B-cell mutagenesis <i>in vivo</i>
Janz, Siegfried D.   
Basic Sciences, United States

We continued to utilize two independent, recently developed, transgenic in vivo mutagenicity assays to study the role of B-cell mutagenesis in the development of inflammation-induced BALB/c plasmacytomas. The assays are based on the phage l-derived shuttle vector, lLIZ, or the plasmid-derived shuttle vector, placZ. They are aimed at elucidating (a) the putative mutagenicity of the inflammatory granuloma (i.e., the tissue site of plasmacytoma development), (b) the genetic control of B-cell mutagenesis (on a plasmacytoma-susceptible background as opposed to a plasmacytoma-resistant background), and (c) the importance of oxidative mechanisms in mutagenizing B cells. To devise an experimental system that is conducive for the above-mentioned aims, Klaus Felix decided to backcross the two shuttle vectors, lLIZ and placZ, onto plasmacytoma-susceptible BALB/cAnPt mice and plasmacytoma-resistant DBA/2N mice. He has completed these backcrosses in this report period, and he will thus be able to utilize from hereon genetically pure, congenic BALB/cAnPt and DBA/2N mice harboring lLIZ or placZ. Using incompletely backcrossed BALB/cAnPt.lLIZ mice (at generation N5) in a pilot experiment designed to prove the principal feasibility of our approach, Klaus Felix found that elevated mutant rates persisted for surprisingly long periods of time in lymphoid tissues of mice exposed to sustained oxidative stress (Cancer Res. 59, 3621-3626, 1999). This result proved feasibility and added confidence to our overall experimental strategy. Collaborating with Lynne Rockwood, Klaus Felix also initiated studies on the relationship between general cellular metabolism and mutation control.
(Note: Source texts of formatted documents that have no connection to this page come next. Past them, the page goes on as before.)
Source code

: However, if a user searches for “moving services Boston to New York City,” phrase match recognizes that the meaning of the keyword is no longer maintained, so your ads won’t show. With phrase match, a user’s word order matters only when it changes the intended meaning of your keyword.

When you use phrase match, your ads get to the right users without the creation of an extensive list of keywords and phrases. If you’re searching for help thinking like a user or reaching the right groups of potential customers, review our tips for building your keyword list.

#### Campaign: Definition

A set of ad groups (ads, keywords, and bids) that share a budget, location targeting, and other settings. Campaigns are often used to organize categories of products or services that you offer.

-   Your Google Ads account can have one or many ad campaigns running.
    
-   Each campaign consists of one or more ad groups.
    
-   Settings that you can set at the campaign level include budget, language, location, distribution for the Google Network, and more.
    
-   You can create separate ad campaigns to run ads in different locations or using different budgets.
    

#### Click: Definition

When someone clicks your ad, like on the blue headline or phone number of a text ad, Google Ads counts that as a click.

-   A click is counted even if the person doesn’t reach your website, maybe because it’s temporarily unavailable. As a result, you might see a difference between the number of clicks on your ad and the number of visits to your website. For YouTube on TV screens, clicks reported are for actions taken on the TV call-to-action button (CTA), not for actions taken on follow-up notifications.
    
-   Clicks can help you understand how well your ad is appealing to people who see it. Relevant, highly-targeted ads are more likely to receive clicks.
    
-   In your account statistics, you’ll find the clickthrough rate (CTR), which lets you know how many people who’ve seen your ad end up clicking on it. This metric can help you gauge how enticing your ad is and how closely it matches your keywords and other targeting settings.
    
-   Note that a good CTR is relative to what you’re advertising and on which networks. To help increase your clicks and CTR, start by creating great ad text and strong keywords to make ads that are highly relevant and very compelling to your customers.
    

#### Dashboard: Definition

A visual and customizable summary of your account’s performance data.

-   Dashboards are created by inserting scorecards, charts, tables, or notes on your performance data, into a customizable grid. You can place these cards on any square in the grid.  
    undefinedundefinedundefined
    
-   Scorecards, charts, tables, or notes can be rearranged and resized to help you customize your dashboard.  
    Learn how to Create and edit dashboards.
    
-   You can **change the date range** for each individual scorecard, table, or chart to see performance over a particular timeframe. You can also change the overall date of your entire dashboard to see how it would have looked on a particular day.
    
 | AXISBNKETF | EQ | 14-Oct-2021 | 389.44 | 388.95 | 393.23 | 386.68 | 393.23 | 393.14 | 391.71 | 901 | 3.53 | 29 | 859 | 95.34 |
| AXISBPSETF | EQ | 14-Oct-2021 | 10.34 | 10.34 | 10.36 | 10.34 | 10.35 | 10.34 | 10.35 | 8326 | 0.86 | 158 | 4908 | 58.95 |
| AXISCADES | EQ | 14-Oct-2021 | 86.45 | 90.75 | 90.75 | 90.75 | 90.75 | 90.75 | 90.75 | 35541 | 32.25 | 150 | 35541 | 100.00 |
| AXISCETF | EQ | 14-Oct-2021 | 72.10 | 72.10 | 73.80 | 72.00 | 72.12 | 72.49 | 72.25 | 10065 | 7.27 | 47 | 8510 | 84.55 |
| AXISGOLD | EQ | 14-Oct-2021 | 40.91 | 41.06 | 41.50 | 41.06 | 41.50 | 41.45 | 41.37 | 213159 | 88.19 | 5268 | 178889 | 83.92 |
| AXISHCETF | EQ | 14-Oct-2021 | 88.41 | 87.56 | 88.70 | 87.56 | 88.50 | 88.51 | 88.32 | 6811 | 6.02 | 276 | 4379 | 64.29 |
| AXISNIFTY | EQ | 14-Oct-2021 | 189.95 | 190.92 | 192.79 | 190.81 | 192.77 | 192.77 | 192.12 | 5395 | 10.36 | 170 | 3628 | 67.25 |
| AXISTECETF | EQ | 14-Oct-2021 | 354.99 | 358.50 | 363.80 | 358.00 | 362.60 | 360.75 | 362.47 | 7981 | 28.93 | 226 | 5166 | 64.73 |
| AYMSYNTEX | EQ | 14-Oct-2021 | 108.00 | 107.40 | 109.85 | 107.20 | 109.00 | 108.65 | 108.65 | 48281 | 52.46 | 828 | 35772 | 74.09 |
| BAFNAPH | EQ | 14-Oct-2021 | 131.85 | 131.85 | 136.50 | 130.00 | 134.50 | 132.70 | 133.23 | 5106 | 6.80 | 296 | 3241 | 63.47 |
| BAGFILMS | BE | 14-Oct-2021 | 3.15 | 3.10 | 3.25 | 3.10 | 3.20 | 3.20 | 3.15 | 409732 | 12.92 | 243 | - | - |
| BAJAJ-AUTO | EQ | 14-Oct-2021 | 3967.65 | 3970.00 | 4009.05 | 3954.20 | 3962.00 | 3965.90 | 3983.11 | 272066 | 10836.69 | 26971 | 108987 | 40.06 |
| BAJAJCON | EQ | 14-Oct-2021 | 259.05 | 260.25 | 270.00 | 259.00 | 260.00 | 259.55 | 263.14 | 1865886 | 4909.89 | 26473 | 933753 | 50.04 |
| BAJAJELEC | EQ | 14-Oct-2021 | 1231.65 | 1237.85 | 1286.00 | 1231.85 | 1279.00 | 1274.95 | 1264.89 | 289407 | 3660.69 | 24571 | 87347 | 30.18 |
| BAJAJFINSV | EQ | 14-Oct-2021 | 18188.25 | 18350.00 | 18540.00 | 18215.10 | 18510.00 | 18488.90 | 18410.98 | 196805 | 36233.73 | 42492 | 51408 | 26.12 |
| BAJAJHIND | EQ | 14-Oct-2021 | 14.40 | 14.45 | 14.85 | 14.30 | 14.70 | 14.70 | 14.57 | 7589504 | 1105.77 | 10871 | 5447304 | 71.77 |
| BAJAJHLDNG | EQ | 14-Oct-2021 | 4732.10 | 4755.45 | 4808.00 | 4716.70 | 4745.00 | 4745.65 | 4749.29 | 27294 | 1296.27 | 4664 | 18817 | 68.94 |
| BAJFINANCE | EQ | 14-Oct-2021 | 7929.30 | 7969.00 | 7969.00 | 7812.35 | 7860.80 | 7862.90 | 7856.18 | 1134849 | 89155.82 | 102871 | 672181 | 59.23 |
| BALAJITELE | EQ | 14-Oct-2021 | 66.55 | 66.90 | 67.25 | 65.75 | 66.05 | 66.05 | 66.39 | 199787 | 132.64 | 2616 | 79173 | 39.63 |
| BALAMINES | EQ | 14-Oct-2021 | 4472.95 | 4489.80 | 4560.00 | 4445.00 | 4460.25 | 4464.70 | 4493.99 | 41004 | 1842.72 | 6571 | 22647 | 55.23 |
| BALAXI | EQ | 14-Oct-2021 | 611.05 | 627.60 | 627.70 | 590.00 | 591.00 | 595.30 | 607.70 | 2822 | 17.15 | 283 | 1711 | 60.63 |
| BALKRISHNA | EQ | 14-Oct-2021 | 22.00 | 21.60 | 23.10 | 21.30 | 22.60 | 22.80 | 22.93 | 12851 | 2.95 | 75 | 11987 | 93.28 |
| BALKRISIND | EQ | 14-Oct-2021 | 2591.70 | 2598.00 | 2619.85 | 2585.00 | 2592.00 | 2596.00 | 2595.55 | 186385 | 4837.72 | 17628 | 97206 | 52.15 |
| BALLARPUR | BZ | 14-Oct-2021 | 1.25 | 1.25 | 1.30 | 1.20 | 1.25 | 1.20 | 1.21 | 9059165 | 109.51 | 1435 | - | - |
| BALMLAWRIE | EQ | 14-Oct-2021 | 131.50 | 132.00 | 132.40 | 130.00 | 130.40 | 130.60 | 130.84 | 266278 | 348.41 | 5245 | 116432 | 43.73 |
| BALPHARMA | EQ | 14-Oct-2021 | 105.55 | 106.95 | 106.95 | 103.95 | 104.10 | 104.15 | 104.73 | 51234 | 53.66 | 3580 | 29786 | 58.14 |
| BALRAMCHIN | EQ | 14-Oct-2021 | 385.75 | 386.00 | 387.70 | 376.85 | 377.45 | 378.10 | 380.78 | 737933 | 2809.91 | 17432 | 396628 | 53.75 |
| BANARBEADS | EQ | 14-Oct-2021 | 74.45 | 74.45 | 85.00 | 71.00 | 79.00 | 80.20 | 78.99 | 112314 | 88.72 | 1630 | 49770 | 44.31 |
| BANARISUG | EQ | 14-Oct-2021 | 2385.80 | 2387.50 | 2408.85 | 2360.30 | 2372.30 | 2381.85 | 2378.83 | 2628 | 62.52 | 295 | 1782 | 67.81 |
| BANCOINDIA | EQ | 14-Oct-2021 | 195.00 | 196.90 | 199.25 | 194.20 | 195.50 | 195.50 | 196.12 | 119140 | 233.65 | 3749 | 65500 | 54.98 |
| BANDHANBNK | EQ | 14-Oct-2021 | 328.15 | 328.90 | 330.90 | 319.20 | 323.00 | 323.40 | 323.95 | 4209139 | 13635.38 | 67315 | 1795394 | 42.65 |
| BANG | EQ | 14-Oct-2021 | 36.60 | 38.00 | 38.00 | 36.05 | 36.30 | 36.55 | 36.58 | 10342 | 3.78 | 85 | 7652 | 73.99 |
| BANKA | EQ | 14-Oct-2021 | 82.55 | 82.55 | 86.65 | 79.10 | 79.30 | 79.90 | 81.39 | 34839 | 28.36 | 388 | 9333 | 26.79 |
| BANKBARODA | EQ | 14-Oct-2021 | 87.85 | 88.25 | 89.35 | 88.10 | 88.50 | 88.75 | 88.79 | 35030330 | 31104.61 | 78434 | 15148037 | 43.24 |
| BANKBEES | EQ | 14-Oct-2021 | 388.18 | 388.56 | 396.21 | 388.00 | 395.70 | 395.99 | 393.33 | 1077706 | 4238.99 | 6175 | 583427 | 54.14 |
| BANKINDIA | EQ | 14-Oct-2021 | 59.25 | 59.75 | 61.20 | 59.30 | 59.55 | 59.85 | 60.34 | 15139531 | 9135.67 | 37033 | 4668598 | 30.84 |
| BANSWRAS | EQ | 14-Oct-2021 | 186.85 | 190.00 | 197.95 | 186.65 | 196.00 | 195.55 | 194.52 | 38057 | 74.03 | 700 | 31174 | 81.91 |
Using the partial loss-of-function mutant of a house-keeping gene, glucose 6-phosphate dehydrogenase, he was able to demonstrate that the diminished ability of B cells to produce reducing equivalents (in form of NADPH2) is associated with elevated levels of spontaneous mutagenesis in vivo. Genomic instability can thus be caused by weak alleles in metabolic pathways not implied previously in mutation control. Ming Qian, who joined the program in this fiscal year, has chosen to explore the hypothesis that the deregulated expression of the proto-oncogene c-myc, a hallmark of BALB/c plasmacytomas, may result in elevated mutagenesis and genomic instability. He is currently developing methods for comparing the inducible expression of c-myc with mutagenesis in vivo.